A fourteen year old Austrian Archduchess named Maria Antonia Josepha Johanna married the future Louis XVI of France by proxy on 19 April 1770. Her name was officially changed to the Francophone pronunciation of Marie Antoinette, and she became the Queen of France and of Navarre on May 10, 1774.
Being queen would eventually kill her, but not before her reputation was falsely dragged through the muck.
Marie Antoinette was the lightning rod for French dissatisfaction, because she was seen as an Austrian interloper and femme fatale. As happens to all women who are seen as “bad”, she was accused of promiscuity and lavishly slut shamed; another victim of The Jezebel Effect. Among other things, she “was falsely accused in the libelles of conducting an affair with [Gilbert du Motier, the Marquis de Lafayette who had a major role in the American victory over the English in the Revolutionary War], whom she loathed, and, as was published in “Le Godmiché Royal” (translated, “The Royal Dildo“), on having a sexual relationship with the English Baroness ‘Lady Sophie Farrell’ of Bournemouth, a well-known lesbian of the time.” At her “trial” by the Revolutionary Tribunal on October 14, 1793, Marie Antoinette was furthermore accused of staging orgies at Versailles and sexually assaulting her own son. None of these things were true.

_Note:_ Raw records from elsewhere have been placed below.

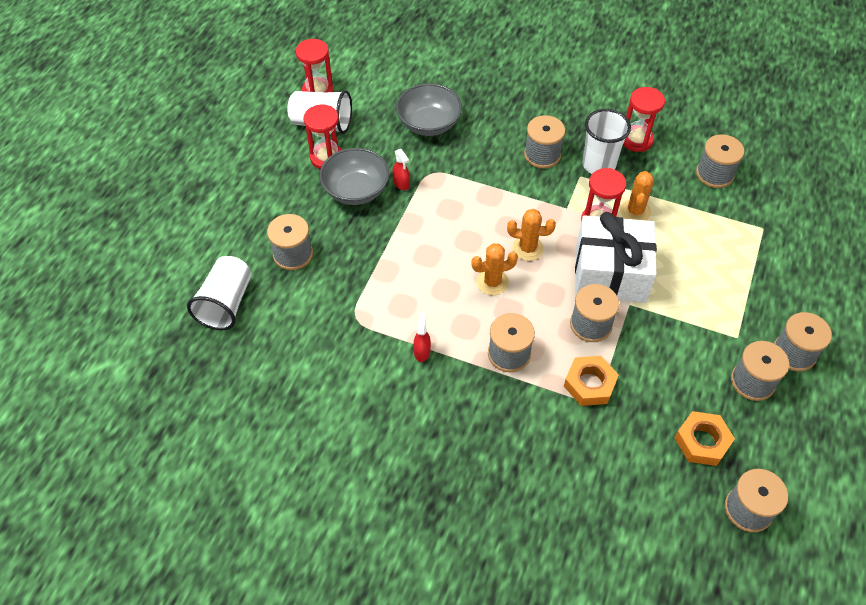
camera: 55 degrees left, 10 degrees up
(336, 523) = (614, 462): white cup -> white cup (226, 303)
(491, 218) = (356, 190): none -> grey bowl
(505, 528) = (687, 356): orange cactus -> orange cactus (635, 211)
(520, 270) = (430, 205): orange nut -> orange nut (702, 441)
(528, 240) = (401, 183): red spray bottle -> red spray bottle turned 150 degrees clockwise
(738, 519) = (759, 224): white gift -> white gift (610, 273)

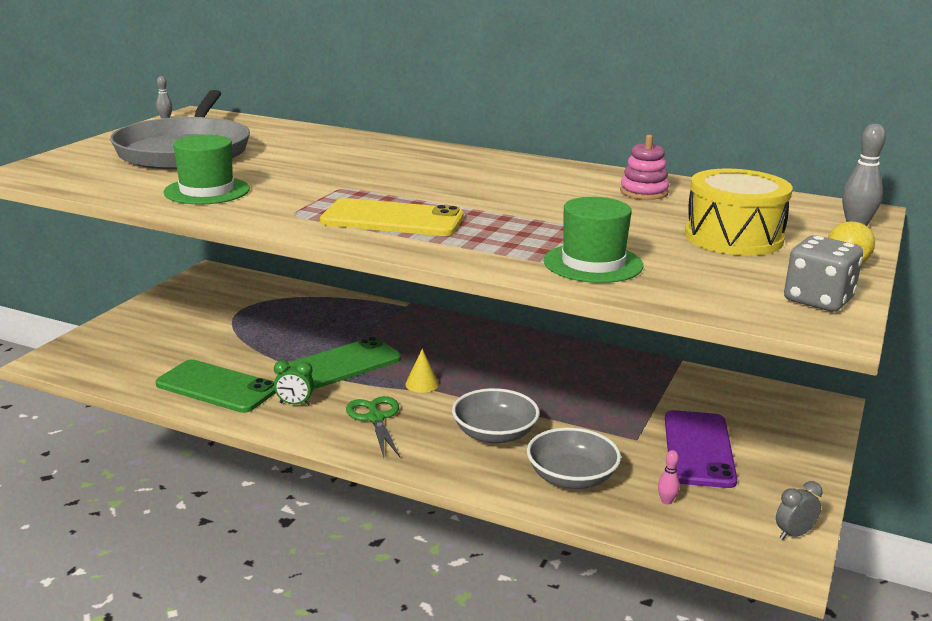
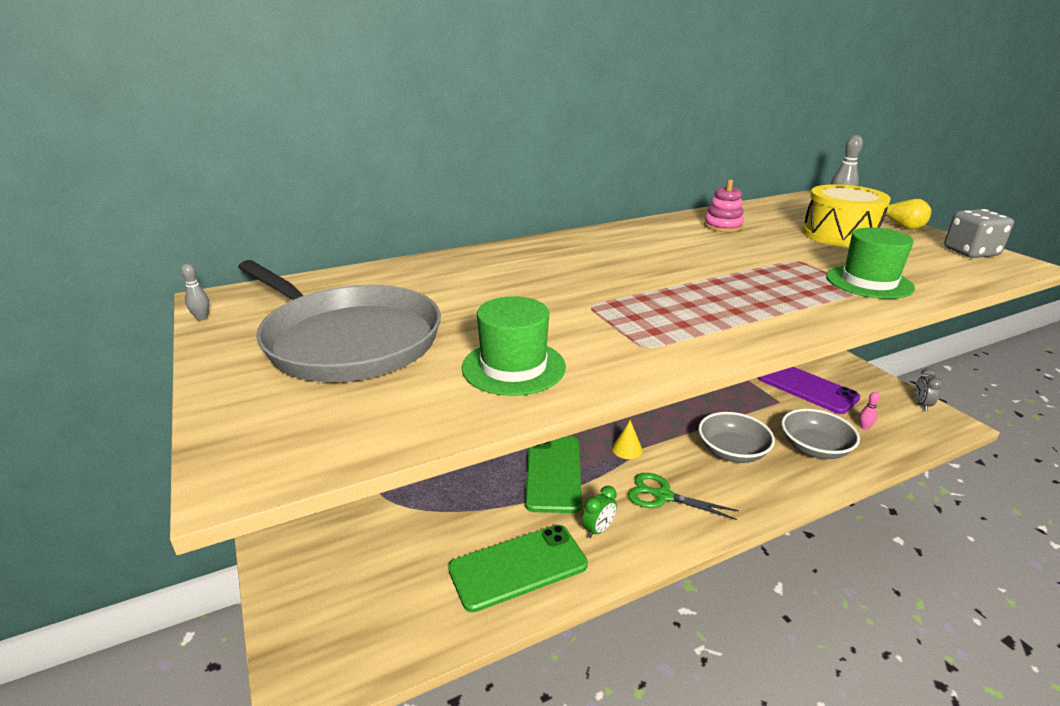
camera: 50 degrees left, 5 degrees up
(392, 219) = (704, 312): yellow phone -> none

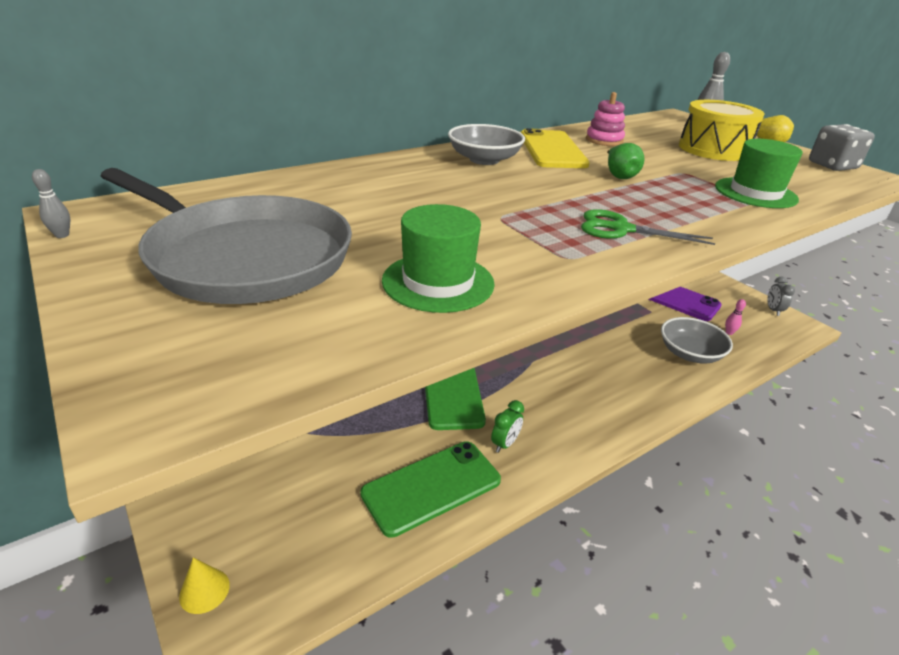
camera: 10 degrees left, 5 degrees up
(627, 449) = (519, 363): yellow cone -> yellow cone (204, 590)
(663, 496) = (561, 406): green scissors -> green scissors (621, 229)
(664, 237) = (552, 150): none -> yellow phone
(726, 263) = (619, 176): none -> green pear
(732, 451) = (617, 360): grey bowl -> grey bowl (484, 159)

However, the young girl getting married on a lovely spring day at the Augustinian Church in Vienna wouldn’t have foreseen anything other than the privilege and pleasure of becoming Queen of France. She said her vows without ever having seen her fifteen year old groom; her brother served as the royal stand-in for Louis. A few weeks later the teen bride set off for France, escorted by 57 carriages, 117 footmen and 376 horses. She met her spouse and his grandfather, Louis XV, in the Picardy region of France on 14 May, where she knelt before the king and was briefly embraced by her shy husband. She was brought to the Palace of Versailles where another formal marriage ceremony took place two days later. Marie Antoinette did not make her first official appearance in Paris until 8 June 1773.

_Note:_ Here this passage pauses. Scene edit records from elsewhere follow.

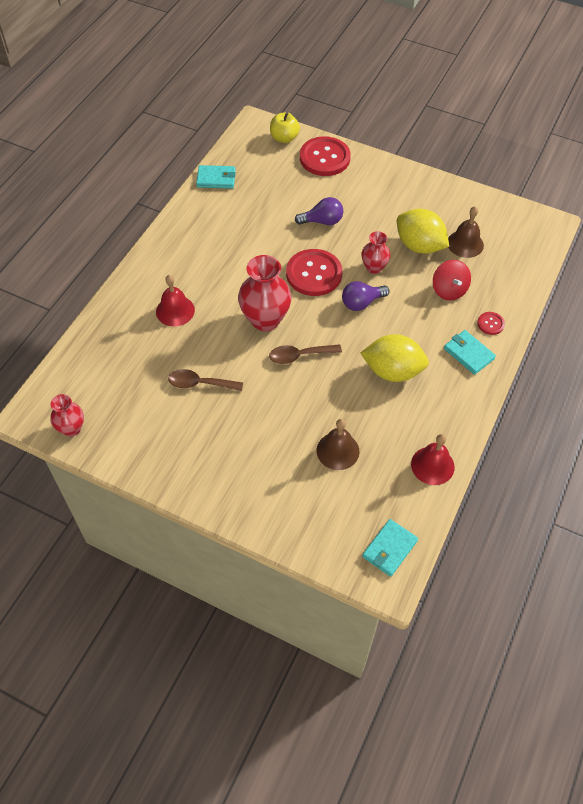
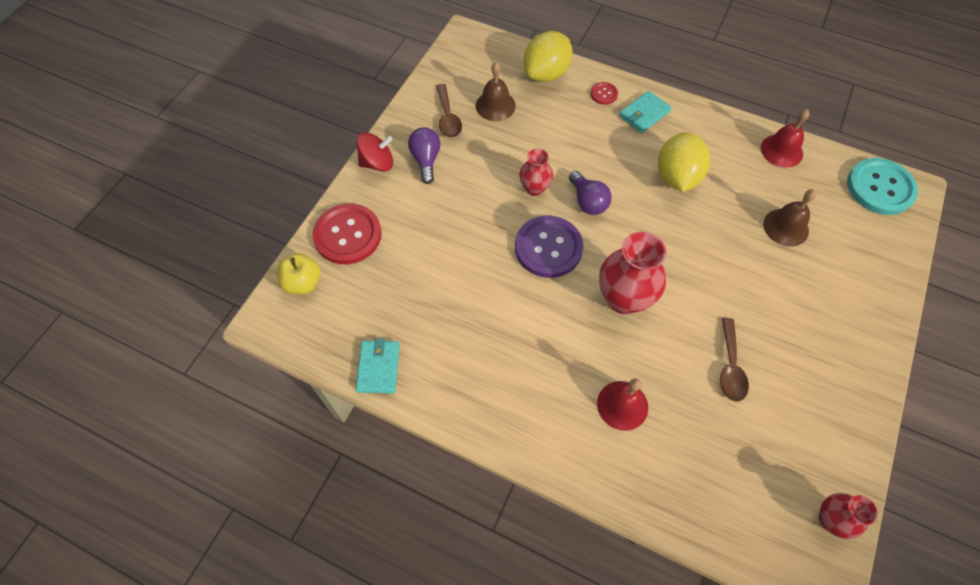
camera: 90 degrees left, 5 degrees up
(299, 355) = (671, 262): brown spoon -> brown spoon (448, 117)
(314, 274) = (548, 248): red button -> purple button
(322, 221) = (462, 238): purple light bulb -> purple light bulb (426, 160)
(389, 549) = (880, 188): turquoise wallet -> turquoise button
(419, 246) = (500, 145): yellow lemon -> yellow lemon (546, 74)
(449, 290) = (562, 124): red spinning top -> red spinning top (377, 163)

From the first, Marie Antoinette was over her head at the new court. She was a talented musician and could dance like a dream, but she wasn’t the brightest crayon in the box and she was utterly lacking in statecraft or political acumen. Homesick, she turned to her new husband’s aunts to be mothered and comforted, and they gave her appallingly bad advice and used her to socially punish the king’s mistress Madame du Barry. In the first decade she was queen, she seldom interfered in government, except to plead for policies on behalf of her siblings. Instead, she spent her time gambling, playing, and pushing fashion away from clumsy dresses and heavy makeup in favor of a “more simple feminine look, typified first by the rustic robe à la polonaise and later by the gaulle, a simple muslin dress Marie Antoinette wore in a 1783 Vigée-Le Brun portrait”.
Maria Antoinette would eventually excel at motherhood as much as she did in style. Her children were her beloved focus, even as the erroneous reports of her supposed evils spread throughout the country and the the first rumbles of the French Revolution shook Versailles. The queen even “adopted a number of children during her reign. When one of her maids died, Marie adopted the woman’s orphaned daughter, who became a companion to Marie’s own first daughter. Similarly, when an usher and his wife died suddenly, Marie adopted the three children, paying for two girls to enter a convent while the third became a companion for her son Louis-Charles. Most strikingly, she baptized and took into her care a Senegalese boy presented to her as a gift, who normally would have been pressed into service.”
Alas for Marie Antoinette, she would see her world crumble, her husband murdered, and her children imprisoned. In the summer of 1792, she and her two surviving children, Maria-Therese and Louis-Charles, would be captured by an armed mob (which slaughtered the Swiss Guards attempting to protect the royal family) and carried off to the Temple fortress in Paris.
Louis XVI would be guillotined in January of 1793, making Marie Antoinette a widow and their seven-year-old son King Louis XVII of France.
Although the queen would be executed in October when both her remaining children were alive, her little boy would be brutalized in prison and die of tuberculosis at age ten. Upon examining the small king’s body, a doctor was horrified to find a multitude of “scars from abuses of the poor boy, such as whippings, all over the front and back of his torso as well as on his arms, legs, and feet”. The eldest daughter would live to see the restoration, but she would never have children of her own.
Such an inauspicious end to the family that began on 19 April, 1770.